At the last meeting in Scotland, there were unfortunately no statisticians present in the parallel session on homogenization. This time it was a bit better. Still it seems as if homogenization is not seen as the interesting statistical problem it is. I hope that this post can convince some statisticians to become (more) active in homogenization of climate data, which provides many interesting problems.
As I see it, there are five problems for statisticians to work on. This post discusses the first one. The others will follow the coming days. UPDATE: they are now linked in the list below.
- Problem 1. The inhomogeneous reference problem
- Neighboring stations are typically used as reference. Homogenization methods should take into account that this reference is also inhomogeneous
- Problem 2. The multiple breakpoint problem
- A longer climate series will typically contain more than one break. Methods designed to take this into account are more accurate as ad-hoc solutions based single breakpoint methods
- Problem 3. Computing uncertainties
- We do know about the remaining uncertainties of homogenized data in general, but need methods to estimate the uncertainties for a specific dataset or station
- Problem 4. Correction as model selection problem
- We need objective selection methods for the best correction model to be used
- Problem 5. Deterministic or stochastic corrections?
- Current correction methods are deterministic. A stochastic approach would be more elegant
Problem 1. The inhomogeneous reference problem
Relative homogenization
Statisticians often work on absolute homogenization. In climatology relative homogenization methods, which utilize a reference time series, are almost exclusively used. Relative homogenization means comparing a candidate station with multiple neighboring stations (Conrad & Pollack, 1950).There are two main reasons for using a reference. Firstly, as the weather at two nearby stations is strongly correlated, this can take out a lot of weather noise and make it much easier to see small inhomogeneities. Secondly, it takes out the complicated regional climate signal. Consequently, it becomes a good approximation to assume that the difference time series (candidate minus reference) of two homogeneous stations is just white noise. Any deviation from this can then be considered as inhomogeneity.

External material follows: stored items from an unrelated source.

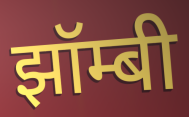
झॉम्बी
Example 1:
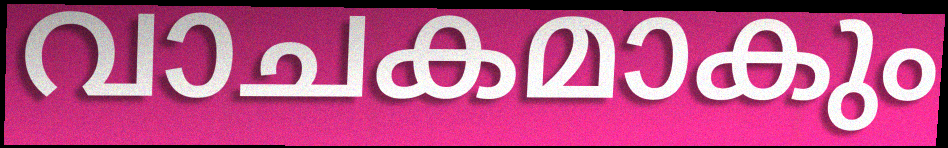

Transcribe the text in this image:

വാചകമാകും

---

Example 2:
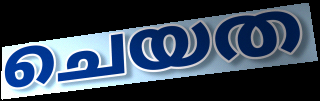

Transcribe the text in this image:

ചെയത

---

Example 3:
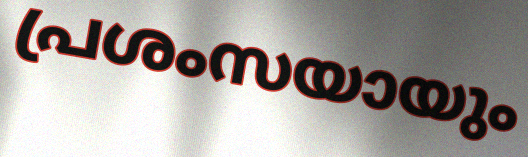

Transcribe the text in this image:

പ്രശംസയായും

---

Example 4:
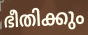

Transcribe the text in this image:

ഭീതിക്കും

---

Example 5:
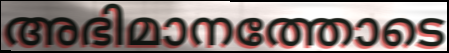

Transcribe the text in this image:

അഭിമാനത്തോടെ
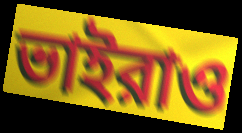
ভাইরাও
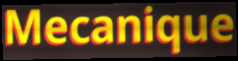
Mecanique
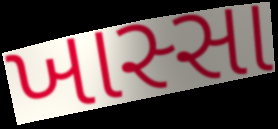
ખાસ્સા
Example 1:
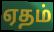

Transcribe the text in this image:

ஏதம்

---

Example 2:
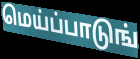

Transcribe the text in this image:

மெய்ப்பாடுங்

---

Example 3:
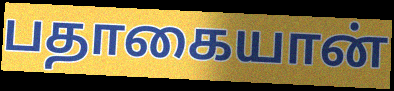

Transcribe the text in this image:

The example with three stations below shows that you can see breaks more clearly in a difference time series (it only shows the noise reduction as no nonlinear trend was added). You can see a break in the pairs B-A and in C-A, thus station A likely has the break. This is confirmed by there being no break in the difference time series of C and B. With more pairs such an inference can be made with more confidence. For more graphical examples, see the post Homogenization for Dummies.
Figure 1. The temperature of all three stations. Station A has a break in 1940. Figure 2. The difference time series of all three pairs of stations.